START Extracted entries

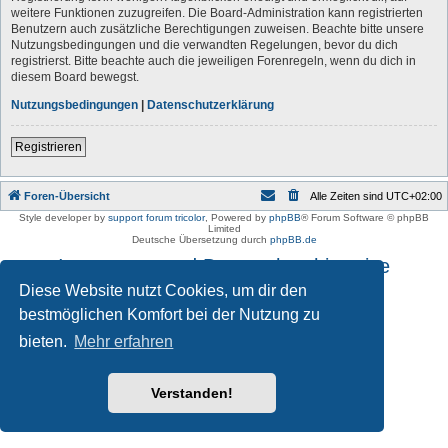
weitere Funktionen zuzugreifen. Die Board-Administration kann registrierten
Benutzern auch zusätzliche Berechtigungen zuweisen. Beachte bitte unsere
Nutzungsbedingungen und die verwandten Regelungen, bevor du dich
registrierst. Bitte beachte auch die jeweiligen Forenregeln, wenn du dich in
diesem Board bewegst.
Nutzungsbedingungen
|
Datenschutzerklärung
Registrieren
Foren-Übersicht
Alle Zeiten sind
UTC+02:00
Style developer by
support forum tricolor
,
Powered by
phpBB
® Forum Software © phpBB
Limited
Deutsche Übersetzung durch
phpBB.de
Impressum und Datenschutzhinweise
Diese Website nutzt Cookies, um dir den
bestmöglichen Komfort bei der Nutzung zu
bieten.
Mehr erfahren
Verstanden!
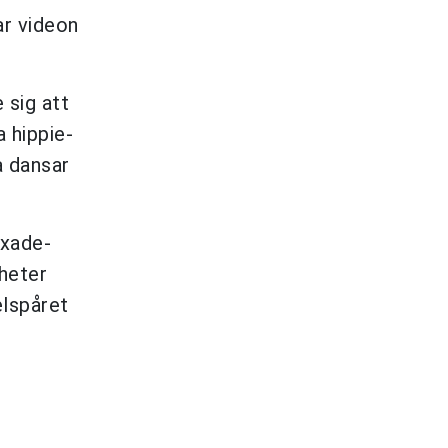
r videon
 sig att
 hippie-
a dansar
ixade-
rheter
elspåret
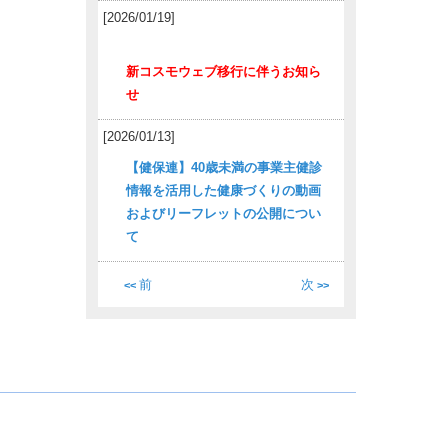
[2026/01/19]
新コスモウェブ移行に伴うお知ら
せ
[2026/01/13]
【健保連】40歳未満の事業主健診
情報を活用した健康づくりの動画
およびリーフレットの公開につい
て
前
次
<<
>>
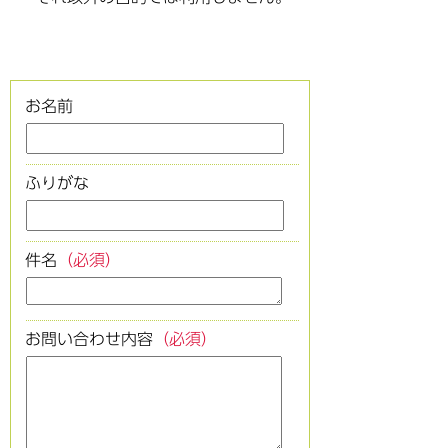
お名前
ふりがな
件名
（必須）
お問い合わせ内容
（必須）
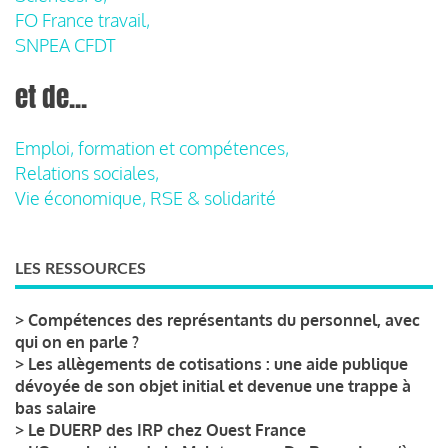
FO France travail,
SNPEA CFDT
et de...
Emploi, formation et compétences,
Relations sociales,
Vie économique, RSE & solidarité
LES RESSOURCES
>
Compétences des représentants du personnel, avec
qui on en parle ?
>
Les allègements de cotisations : une aide publique
dévoyée de son objet initial et devenue une trappe à
bas salaire
>
Le DUERP des IRP chez Ouest France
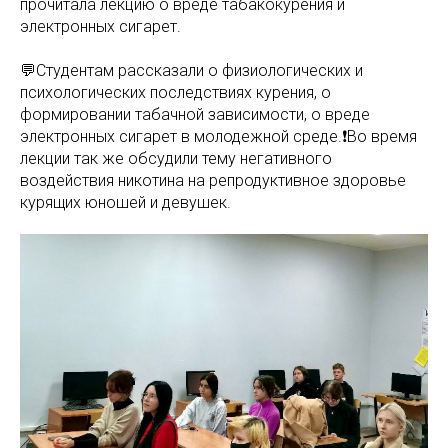
прочитала лекцию о вреде табакокурения и
электронных сигарет.
💬Студентам рассказали о физиологических и
психологических последствиях курения, о
формировании табачной зависимости, о вреде
электронных сигарет в молодежной среде.❗Во время
лекции так же обсудили тему негативного
воздействия никотина на репродуктивное здоровье
курящих юношей и девушек.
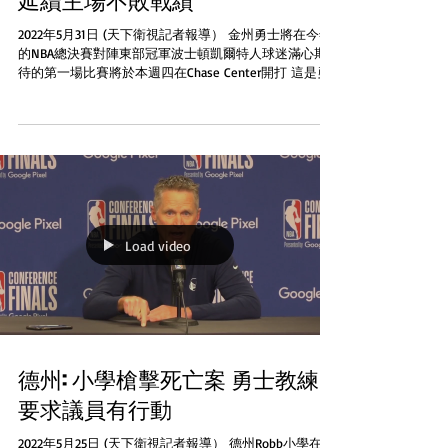
延續主場不敗戰績
2022年5月31日 (天下衛視記者報導） 金州勇士將在今年
的NBA總決賽對陣東部冠軍波士頓凱爾特人球迷滿心期
待的第一場比賽將於本週四在Chase Center開打 這是勇
士在Chase Center的第一次季后賽讓人們津津樂道的是
在今年的季后賽中他們還沒有在主場輸過球而總...
Load video
德州: 小學槍擊死亡案 勇士教練
要求議員有行動
2022年5月25日 (天下衛視記者報導） 德州Robb小學在星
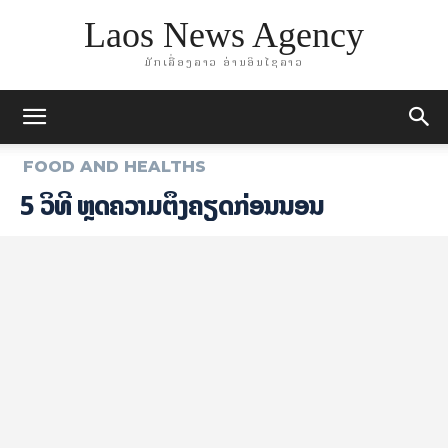
Laos News Agency
ມັກເລື່ອງລາວ ອ່ານອິນໄຊລາວ
FOOD AND HEALTHS
5 ວິທີ ຫຼຸດຄວາມຕຶງຄຽດກ່ອນນອນ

END Extracted entries

→ Try it
Copy out the text of every entry above line for line without changes, and leave the pictures out of your answer.

→ Exercise response
weitere Funktionen zuzugreifen. Die Board-Administration kann registrierten
Benutzern auch zusätzliche Berechtigungen zuweisen. Beachte bitte unsere
Nutzungsbedingungen und die verwandten Regelungen, bevor du dich
registrierst. Bitte beachte auch die jeweiligen Forenregeln, wenn du dich in
diesem Board bewegst.
Nutzungsbedingungen
|
Datenschutzerklärung
Registrieren
Foren-Übersicht
Alle Zeiten sind
UTC+02:00
Style developer by
support forum tricolor
,
Powered by
phpBB
® Forum Software © phpBB
Limited
Deutsche Übersetzung durch
phpBB.de
Impressum und Datenschutzhinweise
Diese Website nutzt Cookies, um dir den
bestmöglichen Komfort bei der Nutzung zu
bieten.
Mehr erfahren
Verstanden!
r videon
 sig att
 hippie-
a dansar
ixade-
rheter
elspåret
[2026/01/19]
新コスモウェブ移行に伴うお知ら
せ
[2026/01/13]
【健保連】40歳未満の事業主健診
情報を活用した健康づくりの動画
およびリーフレットの公開につい
て
前
次
<<
>>
お名前
ふりがな
件名
（必須）
お問い合わせ内容
（必須）
FO France travail,
SNPEA CFDT
et de...
Emploi, formation et compétences,
Relations sociales,
Vie économique, RSE & solidarité
LES RESSOURCES
>
Compétences des représentants du personnel, avec
qui on en parle ?
>
Les allègements de cotisations : une aide publique
dévoyée de son objet initial et devenue une trappe à
bas salaire
>
Le DUERP des IRP chez Ouest France
прочитала лекцию о вреде табакокурения и
электронных сигарет.
💬Студентам рассказали о физиологических и
психологических последствиях курения, о
формировании табачной зависимости, о вреде
электронных сигарет в молодежной среде.❗Во время
лекции так же обсудили тему негативного
воздействия никотина на репродуктивное здоровье
курящих юношей и девушек.
延續主場不敗戰績
2022年5月31日 (天下衛視記者報導） 金州勇士將在今年
的NBA總決賽對陣東部冠軍波士頓凱爾特人球迷滿心期
待的第一場比賽將於本週四在Chase Center開打 這是勇
士在Chase Center的第一次季后賽讓人們津津樂道的是
在今年的季后賽中他們還沒有在主場輸過球而總...
Load video
德州: 小學槍擊死亡案 勇士教練
要求議員有行動
2022年5月25日 (天下衛視記者報導） 德州Robb小學在星
Laos News Agency
ມັກເລື່ອງລາວ ອ່ານອິນໄຊລາວ
FOOD AND HEALTHS
5 ວິທີ ຫຼຸດຄວາມຕຶງຄຽດກ່ອນນອນ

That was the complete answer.